Viktor: There is a gentleman, Kyle Kingsbury, and he's known as the guy who breaks databases for the money, profit and fun. So essentially, his idea is to validate some of the consistency claims of the data system. So databases and things like that. And his blog is very popular. His tools are very popular. And it’s a very interesting read and very interesting outcomes from the things that some software vendors can promise you. You can learn more about the system. He also provides suggestions for the authors of the systems to improve this. His goal is not to break the system per se. His goal is to confirm or debunk claims about consistency, which is a huge part of the distributed systems world, in the consistency of the data, especially with the applications and all this kind of stuff.
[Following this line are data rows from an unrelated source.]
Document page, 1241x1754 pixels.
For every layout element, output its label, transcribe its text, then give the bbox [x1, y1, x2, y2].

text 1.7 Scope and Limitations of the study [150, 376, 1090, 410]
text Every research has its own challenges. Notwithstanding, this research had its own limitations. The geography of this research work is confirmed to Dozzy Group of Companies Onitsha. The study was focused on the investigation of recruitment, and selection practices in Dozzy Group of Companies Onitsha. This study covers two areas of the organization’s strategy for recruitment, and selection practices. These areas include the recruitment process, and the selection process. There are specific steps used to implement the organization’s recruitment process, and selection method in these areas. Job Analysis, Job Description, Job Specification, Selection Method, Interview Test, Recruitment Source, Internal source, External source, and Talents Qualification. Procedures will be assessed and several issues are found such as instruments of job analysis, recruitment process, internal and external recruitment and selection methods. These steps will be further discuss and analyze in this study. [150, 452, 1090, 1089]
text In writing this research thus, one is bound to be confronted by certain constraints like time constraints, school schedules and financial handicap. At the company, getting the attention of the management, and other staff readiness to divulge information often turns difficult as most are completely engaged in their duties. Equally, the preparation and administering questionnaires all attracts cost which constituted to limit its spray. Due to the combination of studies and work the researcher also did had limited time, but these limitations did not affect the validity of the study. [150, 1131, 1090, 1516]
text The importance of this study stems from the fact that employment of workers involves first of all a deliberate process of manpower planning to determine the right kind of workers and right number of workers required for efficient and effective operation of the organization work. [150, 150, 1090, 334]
And I think the understanding, like Jason mentioned, of how the system works is important.
How Does Gremlin Chaos Engineering Work?
So let’s talk about Gremlin. So my understanding is that name came from the famous movie from 1984—Joe Dante’s movie. And Chris Columbus wrote the screenplay, which was inspired by the tales of his grandparents who were serving in the US air force. And sometimes when these planes are breaking, people-the gremlins-are doing things-you know, the small creatures that go in there and cause some mayhem. So what does Gremlin do exactly?
Jason: So the lore traces back to Roald Dahl, the famous author who wrote the first book about gremlins, and we have a classic book back in the Gremlin office in San Jose. But that is it. Gremlins were essentially these mythical creatures that would help destroy technology and help build technology. Usually, the destruction was when they were upset with humans. And so that’s where the name came from.
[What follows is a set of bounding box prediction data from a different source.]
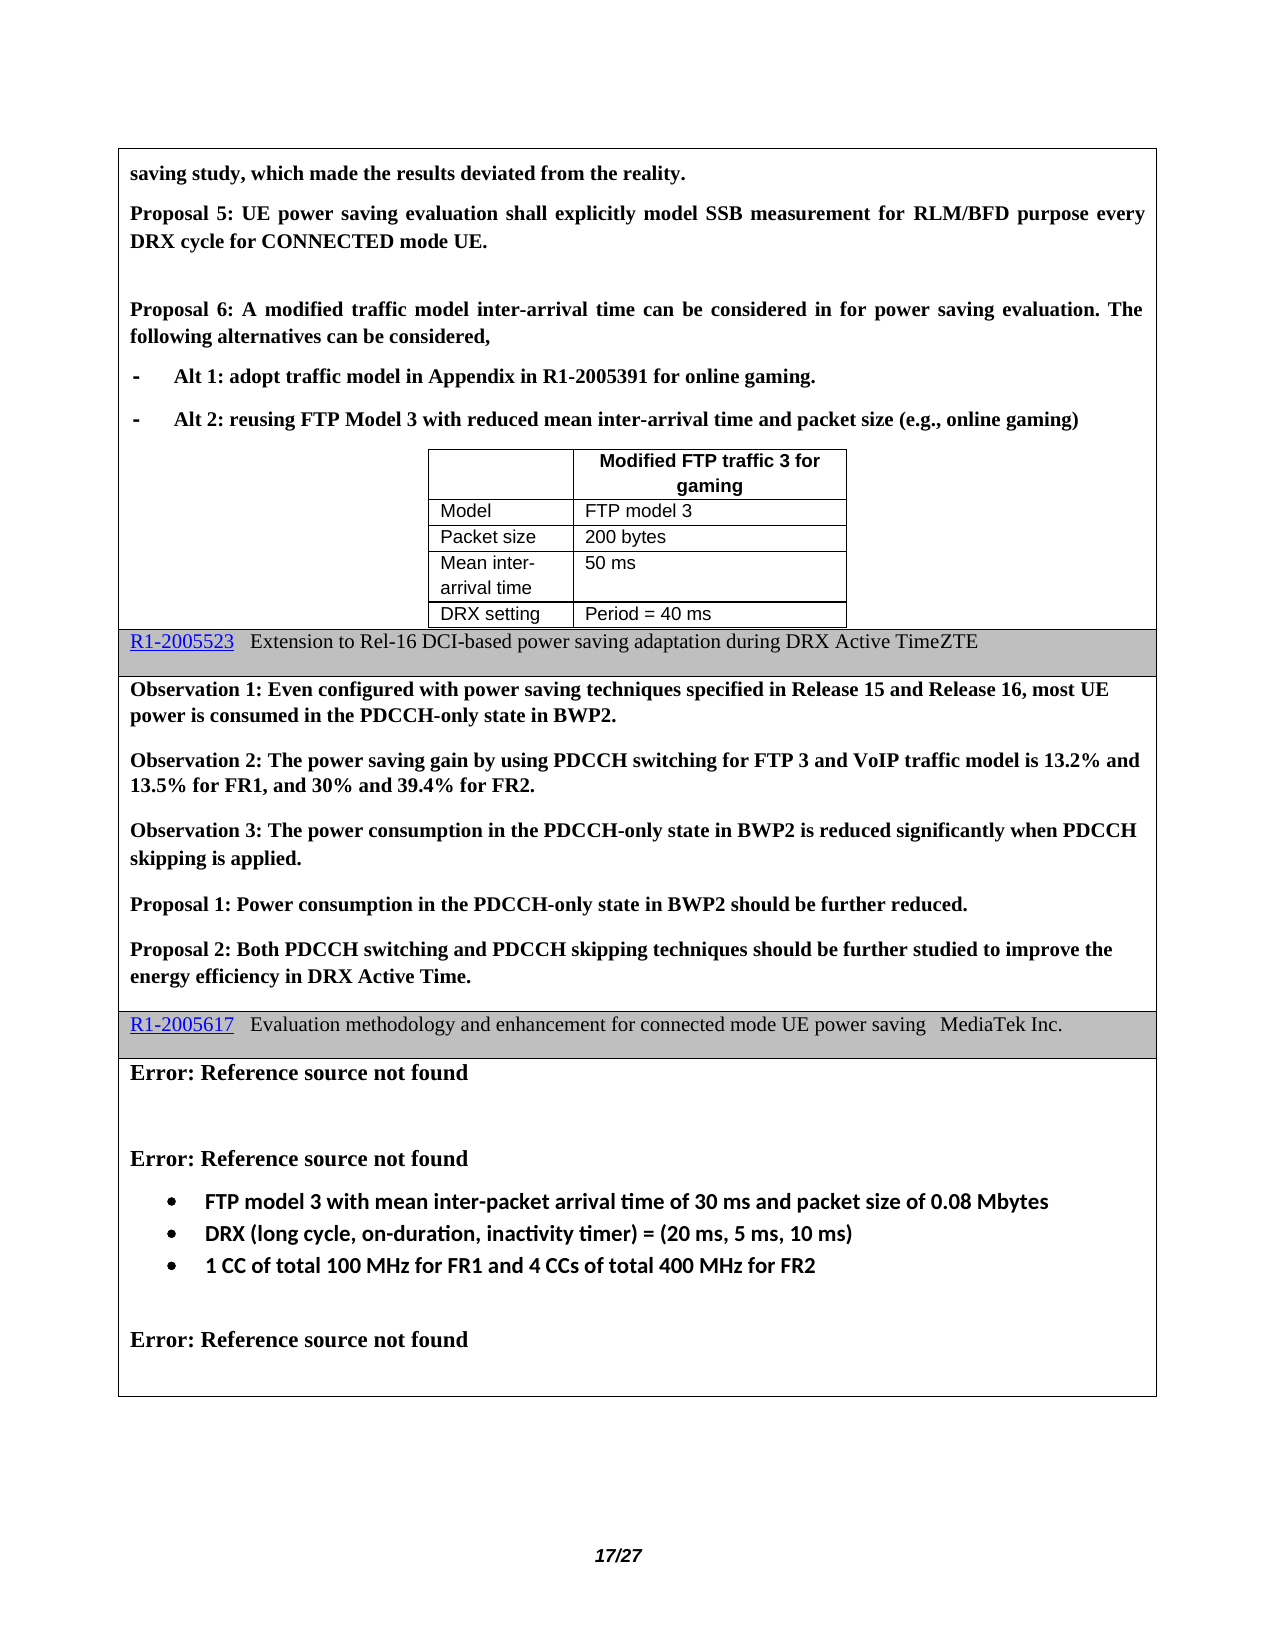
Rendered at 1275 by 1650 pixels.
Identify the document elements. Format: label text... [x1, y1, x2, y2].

table_cell R1-2005617 Evaluation methodology and enhancement for connected mode UE power saving MediaTek Inc. [119, 1012, 1156, 1058]
table_cell Observation 1: Even configured with power saving techniques specified in Release 15 and Release 16, most UE power is consumed in the PDCCH-only state in BWP2. Observation 2: The power saving gain by using PDCCH switching for FTP 3 and VoIP traffic model is 13.2% and 13.5% for FR1, and 30% and 39.4% for FR2. Observation 3: The power consumption in the PDCCH-only state in BWP2 is reduced significantly when PDCCH skipping is applied. Proposal 1: Power consumption in the PDCCH-only state in BWP2 should be further reduced. Proposal 2: Both PDCCH switching and PDCCH skipping techniques should be further studied to improve the energy efficiency in DRX Active Time. [119, 677, 1156, 1011]
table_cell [119, 1059, 1156, 1396]
table_cell R1-2005523 Extension to Rel-16 DCI-based power saving adaptation during DRX Active Time ZTE [119, 630, 1156, 676]
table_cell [119, 149, 1156, 628]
But the tool itself is kind of similar. We go in there, and we help you inject failure in a safe way - safe, controllable way. So generally, you would install the Gremlin agent on your servers. Or so we support both VMs. So you would install our agent as a binary on your machines. Linux and Windows are supported. Or you can do it on Kubernetes. So we have a DaemonSet which will install the agent for those who know Kubernetes, DaemonSet, so you’ll get one Gremlin agent per node.
From there, you’d use our backplane or control plane. You can either use the web UI, which many folks use. But if you’re starting to do that automation - that CI/CD - we have an API. So you communicate with our control plane that would then send out messages securely to all of the agents to figure out what targets are available and then what targets you want to attack and what attacks you want to run. And so from there, it will communicate out, and those agents will run those attacks.
We have 11 types of attacks, including resource attacks, such as consuming CPU, disk space, disk IO or memory. We have state attacks, which are shutting down servers or containers, killing processes or changing the time on a machine.
Changing a time is one of my favorite ones. It’s often overlooked but useful for testing things like SSL certificate expiration or, as Viktor mentioned, you know, if you have a data stream, oftentimes that information is time-critical. What happens when you get things too far in the past or maybe errant data that looks like it’s coming from the future? And then, our third types of attack are network attacks. So that’s introducing latency or killing the network, corrupting or dropping packets and blocking DNS.
Viktor: As a user, what will you see, and how would you visualize it? Like, what’s the outcome after we broke the thing? What would we learn from it? How does Gremlin help developers to build a more reliable thing?
Jason: Yeah, so we often recommend that people follow the scientific process. Think of chaos experiments like science experiments. You’ll start with observing your system and asking yourself a question. And often that question is, does this work the way I think it does? And then to form a hypothesis. What do I think will happen? From there, inject the failure and analyze it.